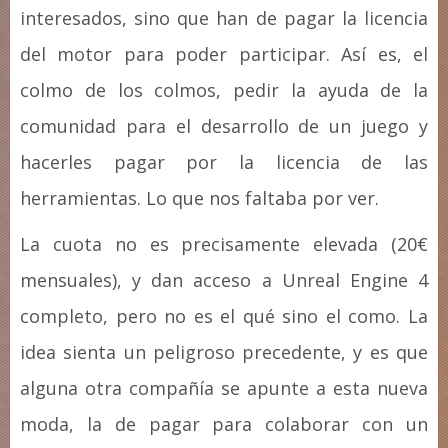
interesados, sino que han de pagar la licencia
del motor para poder participar. Así es, el
colmo de los colmos, pedir la ayuda de la
comunidad para el desarrollo de un juego y
hacerles pagar por la licencia de las
herramientas. Lo que nos faltaba por ver.
La cuota no es precisamente elevada (20€
mensuales), y dan acceso a Unreal Engine 4
completo, pero no es el qué sino el como. La
idea sienta un peligroso precedente, y es que
alguna otra compañía se apunte a esta nueva
moda, la de pagar para colaborar con un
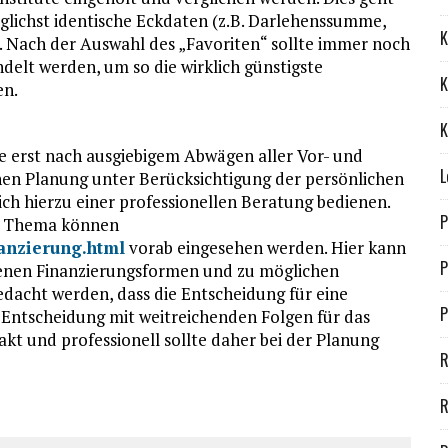
glichst identische Eckdaten (z.B. Darlehenssumme,
K
 Nach der Auswahl des „Favoriten“ sollte immer noch
elt werden, um so die wirklich günstigste
K
en.
K
te erst nach ausgiebigem Abwägen aller Vor- und
L
schen Planung unter Berücksichtigung der persönlichen
sich hierzu einer professionellen Beratung bedienen.
P
m Thema können
anzierung.html
vorab eingesehen werden. Hier kann
P
edenen Finanzierungsformen und zu möglichen
bedacht werden, dass die Entscheidung für eine
P
 Entscheidung mit weitreichenden Folgen für das
t und professionell sollte daher bei der Planung
R
R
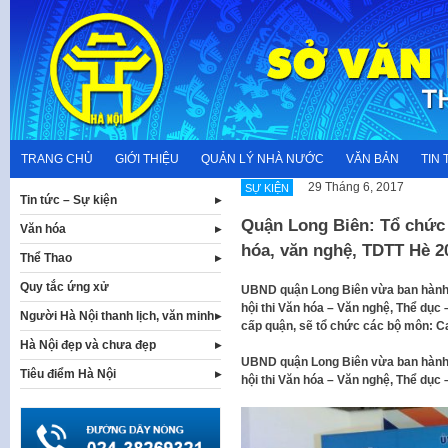
Skip
to
content
TRANG CHỦ
GIỚI THIỆU
QUẢN LÝ NHÀ NƯỚC
VĂN BẢN
TIN 
29 Tháng 6, 2017
SỰ KIỆN
Tin tức – Sự kiện
Quận Long Biên: Tổ chức 
Văn hóa
hóa, văn nghệ, TDTT Hè 2
Thể Thao
Quy tắc ứng xử
UBND quận Long Biên vừa ban hành 
hội thi Văn hóa – Văn nghệ, Thể dục 
Người Hà Nội thanh lịch, văn minh
cấp quận, sẽ tổ chức các bộ môn: Ca
Hà Nội đẹp và chưa đẹp
UBND quận Long Biên vừa ban hành 
Tiêu điểm Hà Nội
hội thi Văn hóa – Văn nghệ, Thể dục 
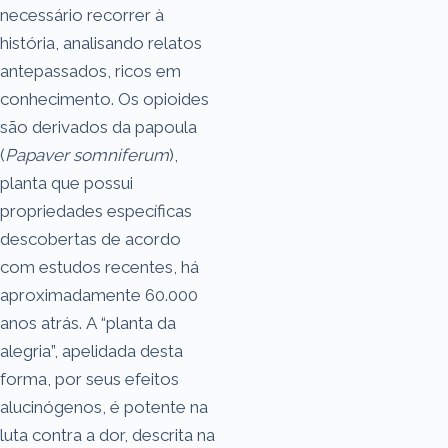
necessário recorrer à
história, analisando relatos
antepassados, ricos em
conhecimento. Os opioides
são derivados da papoula
(
Papaver somniferum
),
planta que possui
propriedades específicas
descobertas de acordo
com estudos recentes, há
aproximadamente 60.000
anos atrás. A “planta da
alegria”, apelidada desta
forma, por seus efeitos
alucinógenos, é potente na
luta contra a dor, descrita na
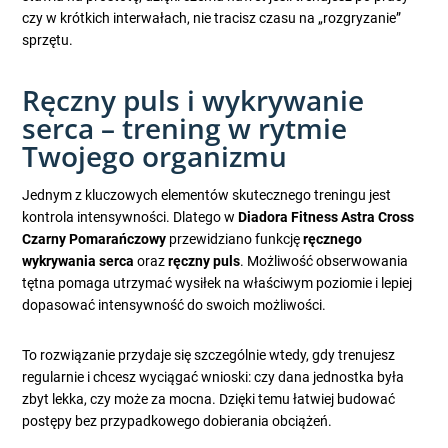
czy w krótkich interwałach, nie tracisz czasu na „rozgryzanie”
sprzętu.
Ręczny puls i wykrywanie
serca – trening w rytmie
Twojego organizmu
Jednym z kluczowych elementów skutecznego treningu jest
kontrola intensywności. Dlatego w
Diadora Fitness Astra Cross
Czarny Pomarańczowy
przewidziano funkcję
ręcznego
wykrywania serca
oraz
ręczny puls
. Możliwość obserwowania
tętna pomaga utrzymać wysiłek na właściwym poziomie i lepiej
dopasować intensywność do swoich możliwości.
To rozwiązanie przydaje się szczególnie wtedy, gdy trenujesz
regularnie i chcesz wyciągać wnioski: czy dana jednostka była
zbyt lekka, czy może za mocna. Dzięki temu łatwiej budować
postępy bez przypadkowego dobierania obciążeń.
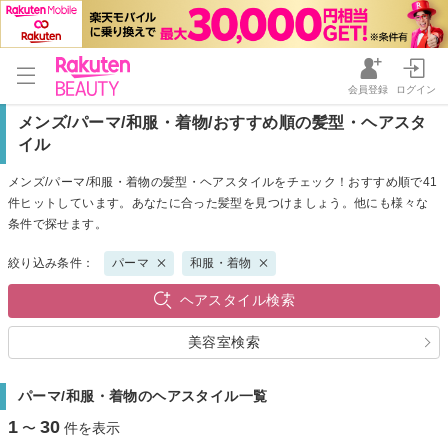
会員登録
ログイン
メンズ/パーマ/和服・着物/おすすめ順の髪型・ヘアスタ
イル
メンズ/パーマ/和服・着物の髪型・ヘアスタイルをチェック！おすすめ順で41
件ヒットしています。あなたに合った髪型を見つけましょう。他にも様々な
条件で探せます。
絞り込み条件：
パーマ
和服・着物
ヘアスタイル検索
美容室検索
パーマ/和服・着物のヘアスタイル一覧
1
30
〜
件を表示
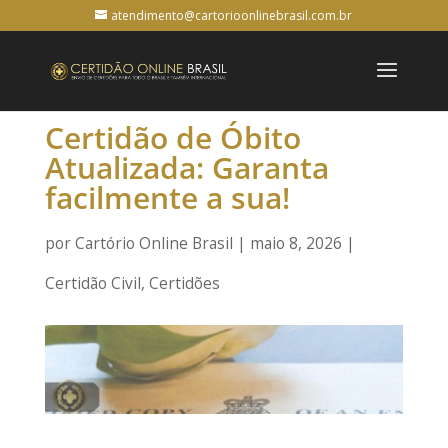
atendimento@cartorioonlinebrasil.com.br
Certidão de Óbito
Atualizada: Garanta
facilmente a sua!
por
Cartório Online Brasil
|
maio 8, 2026
|
Certidão Civil
,
Certidões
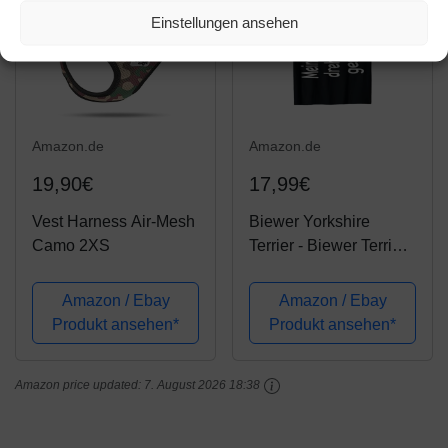
Weste...
(XS, Rosa...
Einstellungen ansehen
Amazon.de
Amazon.de
19,90€
17,99€
Vest Harness Air-Mesh
Biewer Yorkshire
Camo 2XS
Terrier - Biewer Terrier
T-Shirt
Amazon / Ebay
Amazon / Ebay
Produkt ansehen*
Produkt ansehen*
Amazon price updated:
7. August 2026 18:38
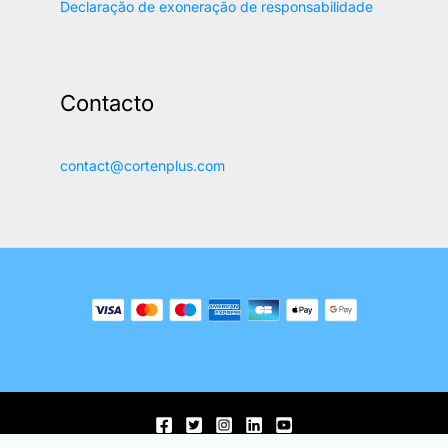
Declaração de exoneração de responsabilidade
Contacto
contact@cortenplus.com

:::

▶ [Task objective]
All that belongs in the answer is the run of lines above from the line containing "serca – trening w rytmie" through the line containing "postępy bez przypadkowego", exactly as written.

▶ [Exercise answer]
serca – trening w rytmie
Twojego organizmu
Jednym z kluczowych elementów skutecznego treningu jest
kontrola intensywności. Dlatego w
Diadora Fitness Astra Cross
Czarny Pomarańczowy
przewidziano funkcję
ręcznego
wykrywania serca
oraz
ręczny puls
. Możliwość obserwowania
tętna pomaga utrzymać wysiłek na właściwym poziomie i lepiej
dopasować intensywność do swoich możliwości.
To rozwiązanie przydaje się szczególnie wtedy, gdy trenujesz
regularnie i chcesz wyciągać wnioski: czy dana jednostka była
zbyt lekka, czy może za mocna. Dzięki temu łatwiej budować
postępy bez przypadkowego dobierania obciążeń.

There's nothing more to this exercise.